기계학습

EC2 스파크 - 부싯돌(flintrock)

학습 목표

AWS 위에 스파크 EC2 클러스터를 생성한다.
flintrock을 사용하여 편리하면서도 신속하게 스파크 EC2 클러스터를 AWS에 생성시킨다.
스파크 EC2 클러스터를 생성, 접근, 중단, 제거한다.

AWS EC2를 활용 스파크 클러스터 생성 ¹ ² ³

대용량 데이터를 병렬처리하기 위해, 특히 R을 분석언어로 빅데이터를 분석하고자 하는 사람들이 AWS 위에서 간단히 스파크 클러스터를 구축하고자 하는 노력을 많이 하였다. 가장 대표적인 것이 spark-ec2 프로젝트다.

Scripts used to setup a Spark cluster on EC2

하지만, spark-ec2가 편리성에 초점을 맞춰 개발되고, 특히 현재 저작시점에 ap-northeast-2 서울 리젼에 대한 지원이 되고 있지 않다. ap-northeast-2 seoul region support 관련해서 이슈를 제기하니 다들 flintrock 검토를 추천한다.

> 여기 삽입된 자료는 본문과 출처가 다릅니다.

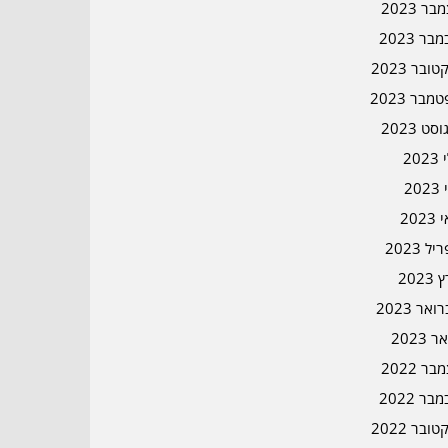
ר 2023
בר 2023
ובר 2023
מבר 2023
סט 2023
202
202
202
ל 2023
2023
אר 2023
ר 2023
ר 2022
בר 2022
ובר 2022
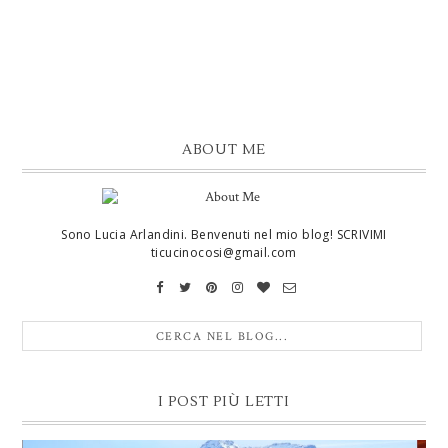
ABOUT ME
Sono Lucia Arlandini. Benvenuti nel mio blog! SCRIVIMI
ticucinocosi@gmail.com
I POST PIÙ LETTI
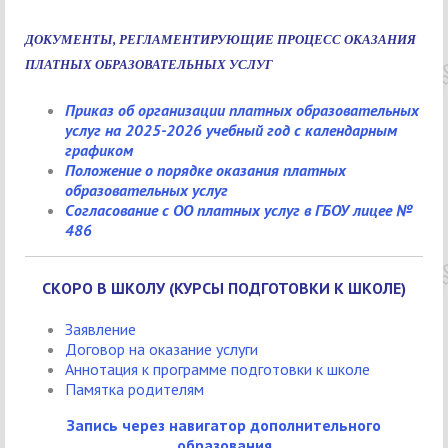
ДОКУМЕНТЫ,
РЕГЛАМЕНТИРУЮЩИЕ ПРОЦЕСС ОКАЗАНИЯ
ПЛАТНЫХ ОБРАЗОВАТЕЛЬНЫХ УСЛУГ
Приказ об организации платных образовательных
услуг на 2025-2026 учебный год с календарным
графиком
Положение о порядке оказания платных
образовательных услуг
Согласование с ОО платных услуг в ГБОУ лицее №
486
СКОРО В ШКОЛУ (КУРСЫ ПОДГОТОВКИ К ШКОЛЕ)
Заявление
Договор на оказание услуги
Аннотация к программе подготовки к школе
Памятка родителям
Запись через навигатор дополнительного
образования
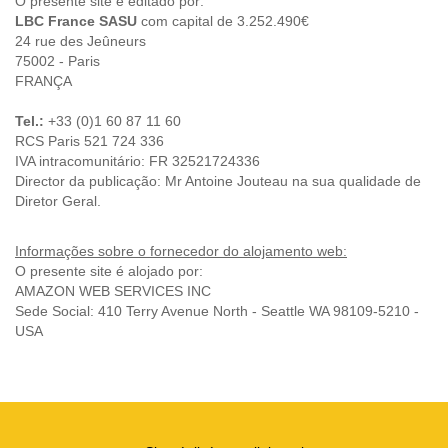
O presente site é editado por:
LBC France SASU
com capital de 3.252.490€
24 rue des Jeûneurs
75002 - Paris
FRANÇA
Tel.:
+33 (0)1 60 87 11 60
RCS Paris 521 724 336
IVA intracomunitário: FR 32521724336
Director da publicação: Mr Antoine Jouteau na sua qualidade de
Diretor Geral.
Informações sobre o fornecedor do alojamento web:
O presente site é alojado por:
AMAZON WEB SERVICES INC
Sede Social: 410 Terry Avenue North - Seattle WA 98109-5210 -
USA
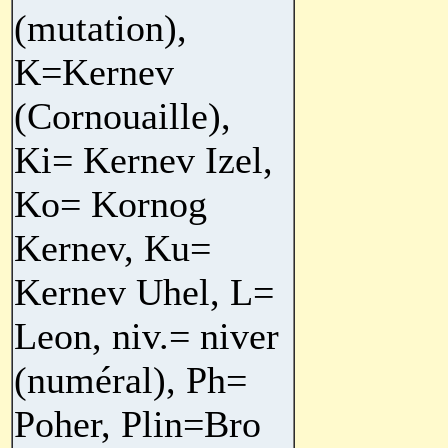
(mutation),
K=Kernev
(Cornouaille),
Ki= Kernev Izel,
Ko= Kornog
Kernev, Ku=
Kernev Uhel, L=
Leon, niv.= niver
(numéral), Ph=
Poher, Plin=Bro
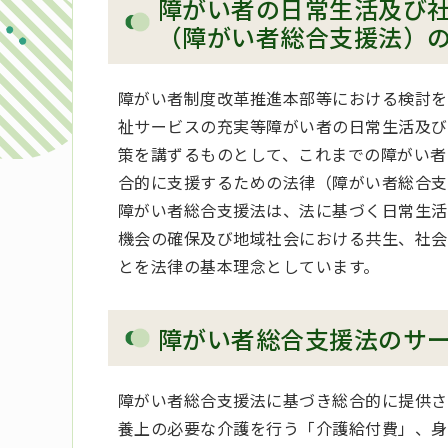
障がい者の日常生活及び
（障がい者総合支援法）
障がい者制度改革推進本部等における検討を
祉サービスの充実等障がい者の日常生活及び
策を講ずるものとして、これまでの障がい者
合的に支援するための法律（障がい者総合支
障がい者総合支援法は、法に基づく日常生活
機会の確保及び地域社会における共生、社会
とを法律の基本理念としています。
障がい者総合支援法のサ
障がい者総合支援法に基づき総合的に提供さ
養上の必要な介護を行う「介護給付費」、身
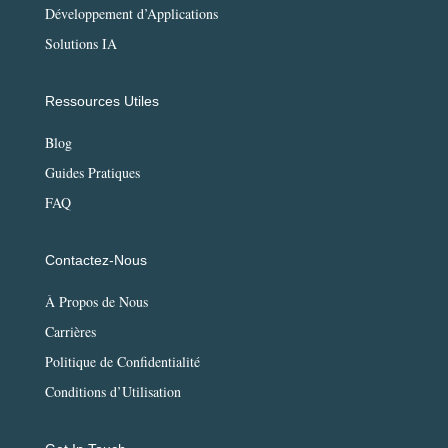
Développement d’Applications
Solutions IA
Ressources Utiles
Blog
Guides Pratiques
FAQ
Contactez-Nous
À Propos de Nous
Carrières
Politique de Confidentialité
Conditions d’Utilisation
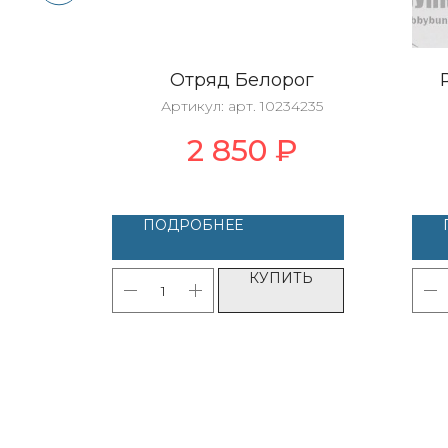
и:
Отряд Белорог
ы
Артикул:
арт. 10234235
23
2 850
₽
ПОДРОБНЕЕ
ТЬ
КУПИТЬ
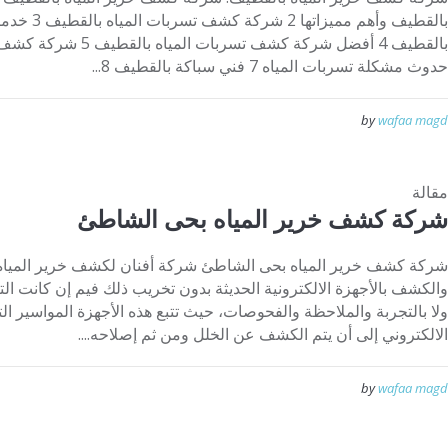
بالقطيف وأهم
حدوث مشكلة تسربات المياه 7 فني سباكة بالقطيف 8...
by
wafaa magd
مقالة
شركة كشف خرير المياه بحى الشاطئ
شركة كشف خرير المياه بحى الشاطئ شركة أفنان لكشف خرير المياه
والكشف بالأجهزة الالكترونية الحديثة بدون تخريب ذلك فيم إن كانت الت
ولا بالتجربة والملاحظة والفحوصات، حيث تتبع هذه الأجهزة المواسير الت
الالكتروني إلى أن يتم الكشف عن الخلل ومن ثم إصلاحه....
by
wafaa magd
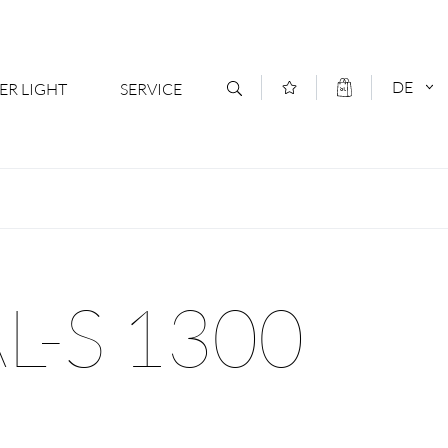
DE
ER LIGHT
SERVICE
Kontakt
DEUTSCH
oduktsortiment
News
ENGLISCH
ratoren
Newsletter Anmeldung
L-S 1300
- Ihr Mehrwert
Downloads & Formulare
rriere
Kataloge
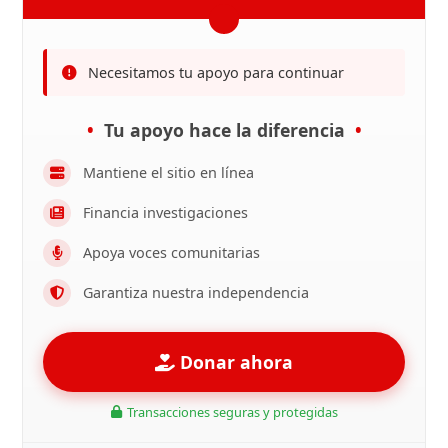
Necesitamos tu apoyo para continuar
Tu apoyo hace la diferencia
Mantiene el sitio en línea
Financia investigaciones
Apoya voces comunitarias
Garantiza nuestra independencia
Donar ahora
Transacciones seguras y protegidas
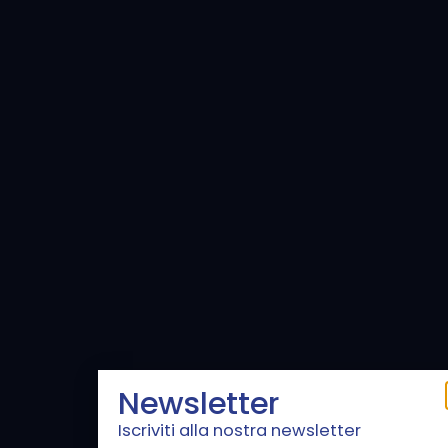
Newsletter
Iscriviti alla nostra newsletter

Flintrock: A Faster, Better spark-ec2 동영상을 보면 왜 flintrock을 개발하게 되었는지 사례가 나온다. 가장 큰 매력은 속도가 가장 큰 것이고, 이것도 역시 ap-northeast-2 서울 리젼에 대한 이슈가 있는 것으로 파악되어 ap-northeast-1 일본 리젼에 설치를 해본다.

`flintrock` 설치 ⁴

flintrock을 설치하려면 우선 파이썬3를 설치한다. 그리고 나서 pip3 팩키지 설치 관리자를 통해 flintrock을 설치한다.

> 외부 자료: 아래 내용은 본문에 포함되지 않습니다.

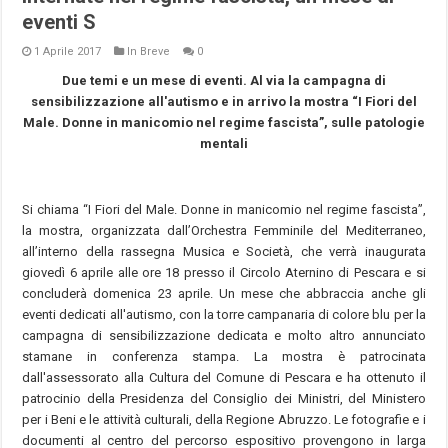
eventi S
1 Aprile 2017
In Breve
0
Due temi e un mese di eventi. Al via la campagna di
sensibilizzazione all'autismo e in arrivo la mostra “I Fiori del
Male. Donne in manicomio nel regime fascista”, sulle patologie
mentali
Si chiama “I Fiori del Male. Donne in manicomio nel regime fascista”,
la mostra, organizzata dall’Orchestra Femminile del Mediterraneo,
all’interno della rassegna Musica e Società, che verrà inaugurata
giovedì 6 aprile alle ore 18 presso il Circolo Aternino di Pescara e si
concluderà domenica 23 aprile. Un mese che abbraccia anche gli
eventi dedicati all'autismo, con la torre campanaria di colore blu per la
campagna di sensibilizzazione dedicata e molto altro annunciato
stamane in conferenza stampa. La mostra è patrocinata
dall'assessorato alla Cultura del Comune di Pescara e ha ottenuto il
patrocinio della Presidenza del Consiglio dei Ministri, del Ministero
per i Beni e le attività culturali, della Regione Abruzzo. Le fotografie e i
documenti al centro del percorso espositivo provengono in larga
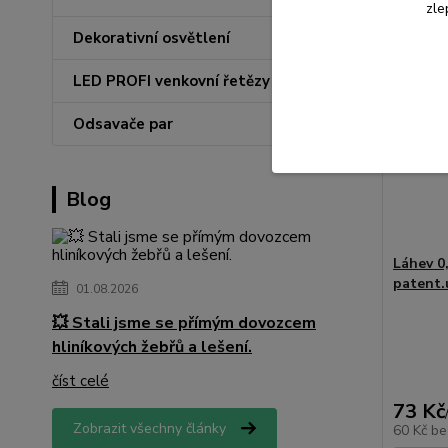
zle
Dekorativní osvětlení
LED PROFI venkovní řetězy
Odsavače par
Blog
Láhev 0
patent.
01.08.2026
💥 Stali jsme se přímým dovozcem
hliníkových žebřů a lešení.
číst celé
73 Kč
Zobrazit všechny články
60 Kč
be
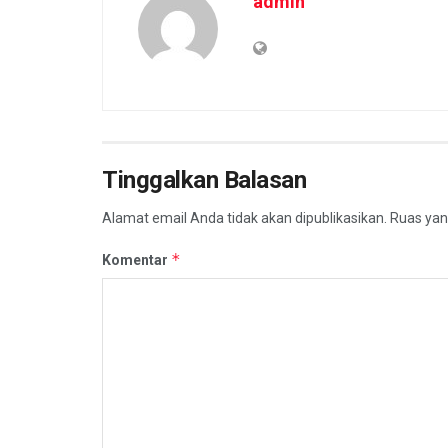
admin
Tinggalkan Balasan
Alamat email Anda tidak akan dipublikasikan.
Ruas yan
*
Komentar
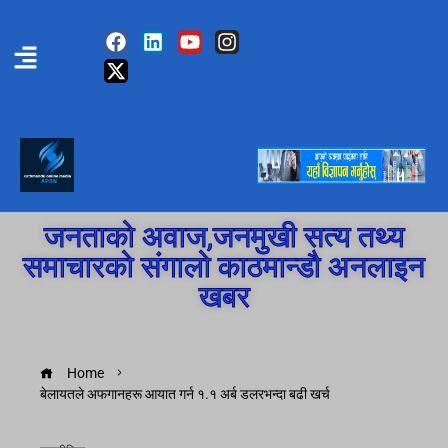
जनताको अवाज,जनमुखी सत्य तथ्य
समाचारको संगालो काठमान्डौ अनलाइन
खबर
Home
बेलायतले अफगानहरू आयात गर्न १.१ अर्ब डलरभन्दा बढी खर्च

$ sudo apt-get remove python3-pip; sudo apt-get install python3-pip
$ sudo pip3 install flintrock

`flintrock` 환경설정

flintrock설치가 되면 flintrock configure 명령어를 통해 EC2 스파크 클러스터 설치를 위한 환경을 설정한다. 예를 들어, ap-northeast-1 리젼, EC2 유형 등.

$ flintrock configure

services:
  spark:
    version: 2.1.0
    # git-commit: latest  # if not 'latest', provide a full commit SHA; e.g. d6dc12ef0146ae409834c78737c116050961f350
    # git-repository:  # optional; defaults to https://github.com/apache/spark
    # optional; defaults to download from from the official Spark S3 bucket
    #   - must contain a {v} template corresponding to the version
    #   - Spark must be pre-built
    #   - must be a tar.gz file
    # download-source: "https://www.example.com/files/spark/{v}/spark-{v}.tar.gz"
  hdfs:
    version: 2.7.3
    # optional; defaults to download from a dynamically selected Apache mirror
    #   - must contain a {v} template corresponding to the version
    #   - must be a .tar.gz file
    # download-source: "https://www.example.com/files/hadoop/{v}/hadoop-{v}.tar.gz"

provider: ec2

providers:
  ec2:
    key-name: sohn-jp
    identity-file: /etc/sohn-jp.pem
    instance-type: m3.medium
    region: ap-northeast-1
    ami: ami-56d4ad31   # Amazon Linux, us-northeast-1
    user: ec2-user
    tenancy: default  # default | dedicated
    ebs-optimized: no  # yes | no
    instance-initiated-shutdown-behavior: terminate  # terminate | stop

launch:
  num-slaves: 1

providers에 ec2 항목에 .pem 인증키와 region, ami user등을 설정한다.

EC2 스파크 클러스터 생성

위와 같은 준비가 완료되면 그 다음은 클러스터 생성 명령은 간단하다. flintrock launch bigdata-cluster 명령어를 실행하게 되면 config.yaml 파일에 설정된 규칙에 맞춰 bigdata-cluster가 생성된다. spark-ec2 보다 클러스터 생성속도가 무척이나 빠르다. 스파크 클러스터가 생성되고 나면 사용한 후에 중단 시킬 경우 flintrock stop bigdata-cluster 명령어를 사용해서 잠시 멈춘다. 만약 클러스터를 삭제하려고 하는 경우 flintrock destroy bigdata-cluster 명령어를 사용한다.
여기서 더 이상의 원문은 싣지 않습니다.